===== Material supplied
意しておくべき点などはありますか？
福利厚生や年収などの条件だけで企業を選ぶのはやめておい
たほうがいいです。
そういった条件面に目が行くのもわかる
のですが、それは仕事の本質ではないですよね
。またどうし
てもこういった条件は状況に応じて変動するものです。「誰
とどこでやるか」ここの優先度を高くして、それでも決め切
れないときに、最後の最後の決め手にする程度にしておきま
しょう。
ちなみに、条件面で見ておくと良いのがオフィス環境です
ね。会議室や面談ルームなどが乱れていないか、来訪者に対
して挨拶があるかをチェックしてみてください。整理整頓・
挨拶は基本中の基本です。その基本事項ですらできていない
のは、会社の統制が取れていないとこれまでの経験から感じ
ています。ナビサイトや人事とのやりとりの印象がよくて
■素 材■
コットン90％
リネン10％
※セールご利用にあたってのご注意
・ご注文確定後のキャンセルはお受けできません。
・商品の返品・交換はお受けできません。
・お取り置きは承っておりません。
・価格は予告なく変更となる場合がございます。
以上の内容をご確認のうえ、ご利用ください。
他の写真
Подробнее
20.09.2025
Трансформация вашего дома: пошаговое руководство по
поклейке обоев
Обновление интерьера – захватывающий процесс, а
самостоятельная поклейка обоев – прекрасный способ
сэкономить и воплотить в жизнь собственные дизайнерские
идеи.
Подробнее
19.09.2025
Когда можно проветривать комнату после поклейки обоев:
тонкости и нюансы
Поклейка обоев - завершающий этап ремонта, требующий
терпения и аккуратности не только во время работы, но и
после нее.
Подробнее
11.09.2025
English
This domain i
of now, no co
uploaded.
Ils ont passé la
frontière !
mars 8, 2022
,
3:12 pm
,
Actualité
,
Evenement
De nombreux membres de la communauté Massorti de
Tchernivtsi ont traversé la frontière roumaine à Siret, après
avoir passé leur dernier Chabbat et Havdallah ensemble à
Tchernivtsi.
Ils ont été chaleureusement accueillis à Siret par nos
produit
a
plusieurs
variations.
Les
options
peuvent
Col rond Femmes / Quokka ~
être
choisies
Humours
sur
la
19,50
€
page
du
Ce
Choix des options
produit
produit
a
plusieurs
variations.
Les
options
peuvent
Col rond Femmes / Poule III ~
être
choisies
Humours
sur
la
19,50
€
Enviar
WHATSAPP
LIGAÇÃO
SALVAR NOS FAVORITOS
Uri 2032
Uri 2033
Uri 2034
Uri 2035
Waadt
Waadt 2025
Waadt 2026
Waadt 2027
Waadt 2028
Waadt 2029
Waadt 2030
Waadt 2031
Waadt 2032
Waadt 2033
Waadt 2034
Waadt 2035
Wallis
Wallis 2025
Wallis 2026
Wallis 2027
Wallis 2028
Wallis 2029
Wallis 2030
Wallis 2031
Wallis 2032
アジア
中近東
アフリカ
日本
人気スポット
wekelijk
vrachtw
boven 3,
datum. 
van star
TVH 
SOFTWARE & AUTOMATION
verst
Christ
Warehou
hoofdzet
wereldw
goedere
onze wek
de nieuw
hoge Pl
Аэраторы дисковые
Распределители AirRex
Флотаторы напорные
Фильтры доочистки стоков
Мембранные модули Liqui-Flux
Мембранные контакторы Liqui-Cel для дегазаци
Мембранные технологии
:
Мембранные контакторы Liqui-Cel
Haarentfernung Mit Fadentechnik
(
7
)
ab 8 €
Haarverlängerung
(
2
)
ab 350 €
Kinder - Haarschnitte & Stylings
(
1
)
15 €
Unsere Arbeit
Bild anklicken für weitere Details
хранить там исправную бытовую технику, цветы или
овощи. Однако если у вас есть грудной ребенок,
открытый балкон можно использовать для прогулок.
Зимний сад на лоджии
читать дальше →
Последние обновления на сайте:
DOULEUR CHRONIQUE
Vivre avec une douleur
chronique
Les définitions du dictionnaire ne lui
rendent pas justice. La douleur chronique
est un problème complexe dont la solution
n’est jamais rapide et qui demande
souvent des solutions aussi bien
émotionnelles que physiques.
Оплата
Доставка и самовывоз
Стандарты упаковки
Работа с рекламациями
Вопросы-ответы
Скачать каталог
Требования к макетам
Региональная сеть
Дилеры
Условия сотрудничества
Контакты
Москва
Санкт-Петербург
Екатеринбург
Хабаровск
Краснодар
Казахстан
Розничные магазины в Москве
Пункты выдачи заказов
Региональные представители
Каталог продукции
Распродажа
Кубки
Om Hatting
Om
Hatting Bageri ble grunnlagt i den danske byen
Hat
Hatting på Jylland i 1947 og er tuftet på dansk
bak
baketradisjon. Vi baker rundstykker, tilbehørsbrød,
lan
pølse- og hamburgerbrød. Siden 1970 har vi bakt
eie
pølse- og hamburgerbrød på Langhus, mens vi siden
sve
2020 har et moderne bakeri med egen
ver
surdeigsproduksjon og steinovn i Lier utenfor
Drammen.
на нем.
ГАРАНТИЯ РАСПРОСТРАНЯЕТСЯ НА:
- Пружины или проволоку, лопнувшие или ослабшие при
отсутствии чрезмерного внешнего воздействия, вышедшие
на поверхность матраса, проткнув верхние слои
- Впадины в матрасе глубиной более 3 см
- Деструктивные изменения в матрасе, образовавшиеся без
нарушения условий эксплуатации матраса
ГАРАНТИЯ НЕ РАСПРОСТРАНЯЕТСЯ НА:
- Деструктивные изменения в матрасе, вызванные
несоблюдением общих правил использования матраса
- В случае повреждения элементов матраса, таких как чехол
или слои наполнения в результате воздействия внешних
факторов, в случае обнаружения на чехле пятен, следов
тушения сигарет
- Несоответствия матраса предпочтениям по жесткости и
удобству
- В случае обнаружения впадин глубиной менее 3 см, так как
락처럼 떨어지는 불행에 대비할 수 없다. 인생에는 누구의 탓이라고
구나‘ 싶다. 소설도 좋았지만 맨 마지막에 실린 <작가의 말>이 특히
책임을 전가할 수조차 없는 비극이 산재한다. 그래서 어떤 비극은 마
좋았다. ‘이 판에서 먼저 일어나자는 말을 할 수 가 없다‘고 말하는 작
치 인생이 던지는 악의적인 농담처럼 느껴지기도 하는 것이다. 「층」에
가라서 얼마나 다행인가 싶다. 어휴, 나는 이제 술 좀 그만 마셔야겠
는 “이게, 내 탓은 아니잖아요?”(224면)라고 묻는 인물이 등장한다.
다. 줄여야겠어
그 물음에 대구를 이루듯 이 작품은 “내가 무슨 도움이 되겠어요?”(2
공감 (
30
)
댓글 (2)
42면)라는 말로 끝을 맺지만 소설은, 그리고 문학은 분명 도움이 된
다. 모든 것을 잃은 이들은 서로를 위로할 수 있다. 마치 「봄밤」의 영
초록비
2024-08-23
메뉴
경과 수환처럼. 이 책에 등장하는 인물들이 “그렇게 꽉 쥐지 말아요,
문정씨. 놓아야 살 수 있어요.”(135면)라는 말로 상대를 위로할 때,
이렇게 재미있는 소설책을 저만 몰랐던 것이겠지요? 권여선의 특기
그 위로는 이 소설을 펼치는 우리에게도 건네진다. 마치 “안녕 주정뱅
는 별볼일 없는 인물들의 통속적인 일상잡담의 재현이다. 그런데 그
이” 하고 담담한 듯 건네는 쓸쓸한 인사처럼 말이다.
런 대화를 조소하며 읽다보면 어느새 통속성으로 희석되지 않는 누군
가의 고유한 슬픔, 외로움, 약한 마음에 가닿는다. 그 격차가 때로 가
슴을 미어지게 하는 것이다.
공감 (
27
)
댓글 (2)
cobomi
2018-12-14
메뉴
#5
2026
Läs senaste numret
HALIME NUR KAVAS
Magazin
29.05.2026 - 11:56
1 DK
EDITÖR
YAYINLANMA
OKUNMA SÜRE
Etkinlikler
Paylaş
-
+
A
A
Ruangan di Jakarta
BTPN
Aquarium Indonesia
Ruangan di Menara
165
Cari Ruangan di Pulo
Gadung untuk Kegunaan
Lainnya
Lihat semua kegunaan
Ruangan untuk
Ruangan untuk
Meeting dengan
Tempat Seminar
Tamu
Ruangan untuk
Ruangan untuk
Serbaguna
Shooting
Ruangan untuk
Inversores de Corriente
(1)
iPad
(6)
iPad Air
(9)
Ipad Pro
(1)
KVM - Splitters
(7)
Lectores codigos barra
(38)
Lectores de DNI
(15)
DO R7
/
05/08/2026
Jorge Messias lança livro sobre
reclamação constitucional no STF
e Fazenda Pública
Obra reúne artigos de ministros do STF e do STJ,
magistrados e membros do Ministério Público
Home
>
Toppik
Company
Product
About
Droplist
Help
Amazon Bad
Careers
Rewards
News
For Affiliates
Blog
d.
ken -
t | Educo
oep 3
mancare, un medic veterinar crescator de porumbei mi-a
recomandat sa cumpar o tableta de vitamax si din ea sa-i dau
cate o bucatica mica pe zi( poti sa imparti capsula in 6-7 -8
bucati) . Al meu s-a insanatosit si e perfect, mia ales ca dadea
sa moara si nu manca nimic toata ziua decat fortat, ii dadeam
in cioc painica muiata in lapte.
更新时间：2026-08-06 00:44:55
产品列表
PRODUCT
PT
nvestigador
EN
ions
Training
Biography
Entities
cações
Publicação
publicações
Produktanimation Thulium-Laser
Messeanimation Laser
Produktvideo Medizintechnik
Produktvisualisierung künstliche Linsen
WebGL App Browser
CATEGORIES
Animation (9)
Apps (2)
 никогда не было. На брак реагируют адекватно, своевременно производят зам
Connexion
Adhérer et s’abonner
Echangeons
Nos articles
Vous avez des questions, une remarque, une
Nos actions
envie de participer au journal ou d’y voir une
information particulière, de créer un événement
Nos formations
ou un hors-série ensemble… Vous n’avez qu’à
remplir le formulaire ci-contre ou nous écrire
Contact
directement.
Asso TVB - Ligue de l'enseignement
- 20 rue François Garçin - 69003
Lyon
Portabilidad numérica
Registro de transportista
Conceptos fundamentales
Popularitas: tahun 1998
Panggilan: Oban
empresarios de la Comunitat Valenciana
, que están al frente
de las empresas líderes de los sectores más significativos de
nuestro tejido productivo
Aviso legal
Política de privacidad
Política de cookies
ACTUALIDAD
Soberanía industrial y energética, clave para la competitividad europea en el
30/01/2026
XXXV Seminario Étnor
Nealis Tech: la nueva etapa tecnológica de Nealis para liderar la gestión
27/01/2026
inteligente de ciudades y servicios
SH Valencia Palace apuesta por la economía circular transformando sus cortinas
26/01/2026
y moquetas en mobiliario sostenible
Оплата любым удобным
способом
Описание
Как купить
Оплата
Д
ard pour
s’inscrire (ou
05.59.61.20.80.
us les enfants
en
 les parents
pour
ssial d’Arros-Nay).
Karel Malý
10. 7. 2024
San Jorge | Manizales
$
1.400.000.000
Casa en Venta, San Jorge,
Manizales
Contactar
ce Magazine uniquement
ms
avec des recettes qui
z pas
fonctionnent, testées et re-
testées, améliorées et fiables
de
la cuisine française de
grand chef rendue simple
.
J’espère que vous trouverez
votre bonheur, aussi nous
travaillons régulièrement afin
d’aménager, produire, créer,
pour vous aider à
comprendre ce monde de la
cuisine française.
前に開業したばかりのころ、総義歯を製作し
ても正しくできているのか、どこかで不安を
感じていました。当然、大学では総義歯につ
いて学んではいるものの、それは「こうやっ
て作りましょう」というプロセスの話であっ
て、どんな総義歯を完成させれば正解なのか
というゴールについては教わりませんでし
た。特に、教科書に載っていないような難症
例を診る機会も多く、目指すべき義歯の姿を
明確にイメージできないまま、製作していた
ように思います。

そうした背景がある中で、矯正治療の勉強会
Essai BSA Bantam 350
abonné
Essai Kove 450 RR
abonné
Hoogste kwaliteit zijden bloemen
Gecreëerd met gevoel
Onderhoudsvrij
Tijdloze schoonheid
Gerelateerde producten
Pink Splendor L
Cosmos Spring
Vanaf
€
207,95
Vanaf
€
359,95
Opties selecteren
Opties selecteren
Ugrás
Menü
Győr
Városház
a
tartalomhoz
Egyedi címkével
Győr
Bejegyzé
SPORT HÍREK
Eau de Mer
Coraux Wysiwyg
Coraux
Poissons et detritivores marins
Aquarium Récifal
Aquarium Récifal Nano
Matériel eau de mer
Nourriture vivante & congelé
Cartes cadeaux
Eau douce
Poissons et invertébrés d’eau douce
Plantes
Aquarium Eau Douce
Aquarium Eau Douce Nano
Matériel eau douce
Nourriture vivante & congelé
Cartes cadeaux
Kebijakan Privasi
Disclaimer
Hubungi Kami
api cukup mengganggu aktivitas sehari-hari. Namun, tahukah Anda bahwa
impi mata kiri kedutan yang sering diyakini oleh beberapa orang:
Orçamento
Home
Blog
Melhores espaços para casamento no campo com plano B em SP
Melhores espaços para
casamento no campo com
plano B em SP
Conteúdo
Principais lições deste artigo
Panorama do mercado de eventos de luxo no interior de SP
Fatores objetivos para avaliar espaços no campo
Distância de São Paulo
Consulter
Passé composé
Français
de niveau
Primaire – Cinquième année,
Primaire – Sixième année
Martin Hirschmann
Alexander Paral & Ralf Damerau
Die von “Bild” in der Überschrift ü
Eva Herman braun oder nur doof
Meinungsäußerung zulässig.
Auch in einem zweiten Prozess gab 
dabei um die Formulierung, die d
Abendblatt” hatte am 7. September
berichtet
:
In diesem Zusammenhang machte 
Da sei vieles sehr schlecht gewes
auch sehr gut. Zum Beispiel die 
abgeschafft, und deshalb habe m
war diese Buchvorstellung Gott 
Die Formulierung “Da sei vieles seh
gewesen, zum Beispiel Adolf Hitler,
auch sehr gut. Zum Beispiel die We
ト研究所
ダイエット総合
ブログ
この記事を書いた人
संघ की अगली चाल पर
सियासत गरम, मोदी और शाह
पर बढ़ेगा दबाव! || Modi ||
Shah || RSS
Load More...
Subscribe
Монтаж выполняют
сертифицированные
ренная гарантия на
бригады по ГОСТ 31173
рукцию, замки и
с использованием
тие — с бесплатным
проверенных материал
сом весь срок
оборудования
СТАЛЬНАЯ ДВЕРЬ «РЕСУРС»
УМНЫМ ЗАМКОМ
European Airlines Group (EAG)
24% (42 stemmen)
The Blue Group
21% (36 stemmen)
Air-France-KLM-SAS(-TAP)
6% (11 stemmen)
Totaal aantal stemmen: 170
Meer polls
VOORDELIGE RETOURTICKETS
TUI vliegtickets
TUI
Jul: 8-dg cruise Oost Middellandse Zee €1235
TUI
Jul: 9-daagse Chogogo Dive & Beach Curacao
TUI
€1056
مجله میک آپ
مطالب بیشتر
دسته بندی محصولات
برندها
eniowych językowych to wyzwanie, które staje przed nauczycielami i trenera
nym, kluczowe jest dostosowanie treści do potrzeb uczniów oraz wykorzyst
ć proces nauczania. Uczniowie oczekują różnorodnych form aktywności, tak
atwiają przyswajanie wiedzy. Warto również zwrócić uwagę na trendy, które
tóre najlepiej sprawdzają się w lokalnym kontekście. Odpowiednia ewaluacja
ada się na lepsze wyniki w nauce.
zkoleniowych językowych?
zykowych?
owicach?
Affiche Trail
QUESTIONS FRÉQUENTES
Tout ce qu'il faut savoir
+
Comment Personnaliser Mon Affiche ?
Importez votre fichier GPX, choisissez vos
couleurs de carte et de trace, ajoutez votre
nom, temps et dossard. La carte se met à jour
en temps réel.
==========
Reproduce the entries above exactly, but only the lines between the line holding "Poissons et detritivores marins" and the line holding "abgeschafft, und deshalb habe m", inclusive.

__The answer__.
Poissons et detritivores marins
Aquarium Récifal
Aquarium Récifal Nano
Matériel eau de mer
Nourriture vivante & congelé
Cartes cadeaux
Eau douce
Poissons et invertébrés d’eau douce
Plantes
Aquarium Eau Douce
Aquarium Eau Douce Nano
Matériel eau douce
Nourriture vivante & congelé
Cartes cadeaux
Kebijakan Privasi
Disclaimer
Hubungi Kami
api cukup mengganggu aktivitas sehari-hari. Namun, tahukah Anda bahwa
impi mata kiri kedutan yang sering diyakini oleh beberapa orang:
Orçamento
Home
Blog
Melhores espaços para casamento no campo com plano B em SP
Melhores espaços para
casamento no campo com
plano B em SP
Conteúdo
Principais lições deste artigo
Panorama do mercado de eventos de luxo no interior de SP
Fatores objetivos para avaliar espaços no campo
Distância de São Paulo
Consulter
Passé composé
Français
de niveau
Primaire – Cinquième année,
Primaire – Sixième année
Martin Hirschmann
Alexander Paral & Ralf Damerau
Die von “Bild” in der Überschrift ü
Eva Herman braun oder nur doof
Meinungsäußerung zulässig.
Auch in einem zweiten Prozess gab 
dabei um die Formulierung, die d
Abendblatt” hatte am 7. September
berichtet
:
In diesem Zusammenhang machte 
Da sei vieles sehr schlecht gewes
auch sehr gut. Zum Beispiel die 
abgeschafft, und deshalb habe m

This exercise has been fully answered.